Se a casa andava envolta em poeira, o sótão parecia soterrado. Joana riu do trocadilho que lhe veio à cabeça e procurou um lugar para sentar-se, pois a luta, travada com a fechadura, havia abalado todo seu esqueleto. A luz do sol atravessava a pequena clarabóia e despejava-se sobre o monturo de coisas diversas e de diferentes idades e a poeira, agitada pela intromissão de Joana, dançava, revestida de brilho colorido, como se quisesse apontar o brilho da vida escondido naquelas caixas.

Sem saber o que estava procurando, Joana foi abrindo gavetas e desfazendo embrulhos. Sentia-se como um pirata solitário, que abre seu tesouro e espia nele os melhores momentos de sua vida, suas lutas, suas alegrias, suas conquistas e, depois, sem poder partilhar esse tesouro, recoloca as pedras sobre o baú e volta para o comum das coisas, levando consigo apenas o mapa daquilo que não pode usufruir.

As medalhas pendiam no aparador feito de mogno e o aparador pendia frouxo sobre a velha máquina de costura; as fitas coloridas haviam desbotado, como a própria vida e os companheiros ficaram presos naquela fotografia. Era isso!

Joana apanhou a fotografia e demorou para encontrar a si mesma. Era a quarta da direita para a esquerda, bem ao lado daquela moça, - Como é mesmo o nome dela? - que deixou o esporte para se casar com um príncipe africano.

- Que festa!

- Como? - Joana desequilibrou-se com a observação do jovem ao seu lado.

- A festa do casamento de Lígia com o príncipe africano. - disse o rapaz, ajudando Joana a sentar-se novamente sobre o baú.

Um grande silêncio se fez e Joana, de olhos fechados, esperava recuperar o juízo, pois um homem não pode sair de uma fotografia.
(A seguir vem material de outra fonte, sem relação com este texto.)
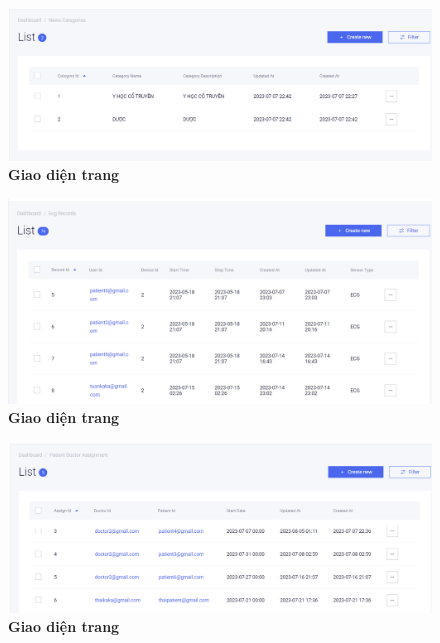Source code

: \begin{figure}[H]
  \centering
  \includegraphics[scale=0.5]{Images/server/webUI/news_category_list.PNG}
  \caption[Giao diện trang]{\bfseries \fontsize{12pt}{0pt}\selectfont Giao diện trang}
  \label{demo_} %
\end{figure}


\begin{figure}[H]
  \centering
  \includegraphics[scale=0.5]{Images/server/webUI/ecg_record_list.PNG}
  \caption[Giao diện trang]{\bfseries \fontsize{12pt}{0pt}\selectfont Giao diện trang}
  \label{demo_} %
\end{figure}


\begin{figure}[H]
  \centering
  \includegraphics[scale=0.5]{Images/server/webUI/pat_doc_list.PNG}
  \caption[Giao diện trang]{\bfseries \fontsize{12pt}{0pt}\selectfont Giao diện trang}
  \label{demo_} %
\end{figure}

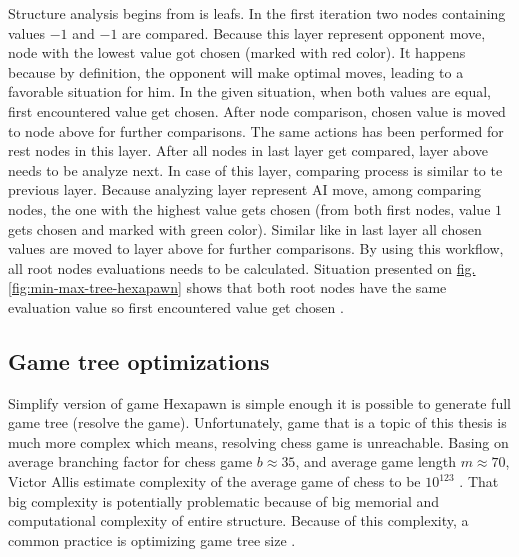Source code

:     Structure analysis begins from is leafs. In the first iteration two nodes containing values $-1$ and $-1$ are compared. Because this layer represent opponent move, node with the lowest value got chosen (marked with red color). It happens because by definition, the opponent will make optimal moves, leading to a favorable situation for him. In the given situation, when both values are equal, first encountered value get chosen. After node comparison, chosen value is moved to node above for further comparisons. The same actions has been performed for rest nodes in this layer. After all nodes in last layer get compared, layer above needs to be analyze next. In case of this layer, comparing process is similar to te previous layer. Because analyzing layer represent AI move, among comparing nodes, the one with the highest value gets chosen (from both first nodes, value $1$ gets chosen and marked with green color). Similar like in last layer all chosen values are moved to layer above for further comparisons. By using this workflow, all root nodes evaluations needs to be calculated. Situation presented on \hyperref[fig:min-max-tree-hexapawn]{fig. \ref*{fig:min-max-tree-hexapawn}} shows that both root nodes have the same evaluation value so first encountered value get chosen \cite{bib:article-comparizon-of-search-algorithms}.

    \subsection{Game tree optimizations}\label{sec:game-tree-optimizations}
    Simplify version of game Hexapawn is simple enough it is possible to generate full game tree (resolve the game). Unfortunately, game that is a topic of this thesis is much more complex which means, resolving chess game is unreachable. Basing on average branching factor for chess game $b \approx 35$, and average game length $m \approx 70$, Victor Allis estimate complexity of the average game of chess to be $10^{123}$ \cite{bib:book-search-for-solutions-in-games}. That big complexity is potentially problematic because of big memorial and computational complexity of entire structure. Because of this complexity, a common practice is optimizing game tree size \cite{bib:article-optimal-on-game-trees}.

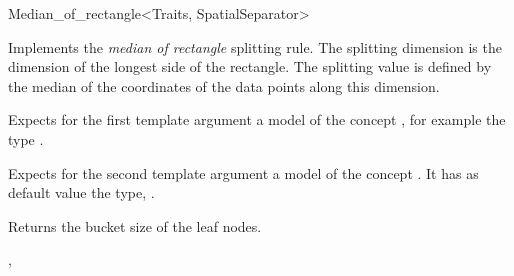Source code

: 
\begin{ccRefFunctionObjectClass}{Median_of_rectangle<Traits, SpatialSeparator>}

\ccDefinition
Implements the {\em median of rectangle} splitting rule.
The splitting dimension is the dimension of the longest side of the rectangle.
The splitting value is defined by the median of the coordinates of the data points
along this dimension.


\ccParameters

Expects for the first template argument a model of
the concept , for example
the type .


Expects for the second template argument a model of the concept . It has as default value
the type, .


\ccIsModel


\ccCreation
{}  %


\ccOperations
{} {Returns the bucket size of the leaf nodes.}





\ccSeeAlso

,\\

\end{ccRefFunctionObjectClass}




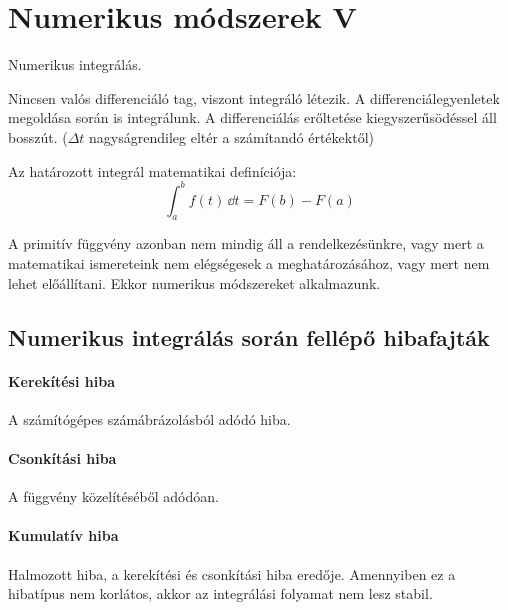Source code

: \documentclass[../../main.tex]{subfiles}
\begin{document}
\section{Numerikus módszerek V}

\begin{fulltheorem}
  Numerikus integrálás.
\end{fulltheorem}

Nincsen valós differenciáló tag, viszont integráló létezik.
A differenciálegyenletek megoldása során is integrálunk.
A differenciálás erőltetése kiegyszerűsödéssel áll bosszút.
($\Delta t$ nagyságrendileg eltér a számítandó értékektől)

Az határozott integrál matematikai definíciója:
\[
  \int_a^b f(t) \, \dd t = F(b) - F(a)
\]

A primitív függvény azonban nem mindig áll a rendelkezésünkre, vagy mert a
matematikai ismereteink nem elégségesek a meghatározásához, vagy mert nem lehet
előállítani. Ekkor numerikus módszereket alkalmazunk.

\subsection{Numerikus integrálás során fellépő hibafajták}

\paragraph{Kerekítési hiba}

A számítógépes számábrázolásból adódó hiba.

\paragraph{Csonkítási hiba}

A függvény közelítéséből adódóan.

\paragraph{Kumulatív hiba}

Halmozott hiba, a kerekítési és csonkítási hiba eredője.
Amennyiben ez a hibatípus nem korlátos, akkor az integrálási folyamat
nem lesz stabil.
\end{document}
Alguém deu início a um aplauso e num instante, uma multidão batia palmas dentro do sótão. Joana abriu os olhos e seu coração seguiu o ritmo alucinado das batidas. - Cuidado com o coração. - costuma dizer o doutor Artur, mas o doutor Artur nunca soube o que é subir num pódio, nunca ouviu o hino de seu país ser tocado por sua causa. Essas coisas criam fibras especiais no coração e eles deixam de ser mortais.

Joana não ria daquele jeito, desde o dia em que voltou do enterro de Abelardo. Naquele dia ela deixou sob a lápide não só o amigo e companheiro de toda uma vida, mas a própria vibração da vida e seguiu os dias, os meses e os intermináveis anos, envolvida em tristeza. Seu coração era imortal, para desespero de seus herdeiros e alegria de sua empregada relapsa. Agora o riso voltava como uma cachoeira e se misturava ao vozerio da turma toda.

O sótão era pequeno e estava atulhado de trastes, mas cada um foi se ajeitando sobre os escombros daquela vida. Estavam com seus rostos jovens e seus corpos atléticos, como nos velhos tempos do clube náutico. Alguns traziam no peito suas medalhas e Joana quis ornar-se com as suas também, mas eram tantas que o velho corpo arqueado não podia sustentar.

O sol dourado, que vazava pela clarabóia, foi esmaecendo, como se lhe retirassem as últimas forças e, ao som vibrante daquele riso solto da juventude, o ambiente foi mergulhando na escuridão.

Joana foi encontrada, naquela mesma noite, no sótão da casa. Trazia ao pescoço as medalhas dos tempos de natação e na mão direita a fotografia desbotada. O coração imortal continuava a bater, mas em outro tempo e outro local, junto de seus amigos e bem longe daquela casa velha e triste, por isso o corpo rígido tinha a boca retorcida num sorriso maroto.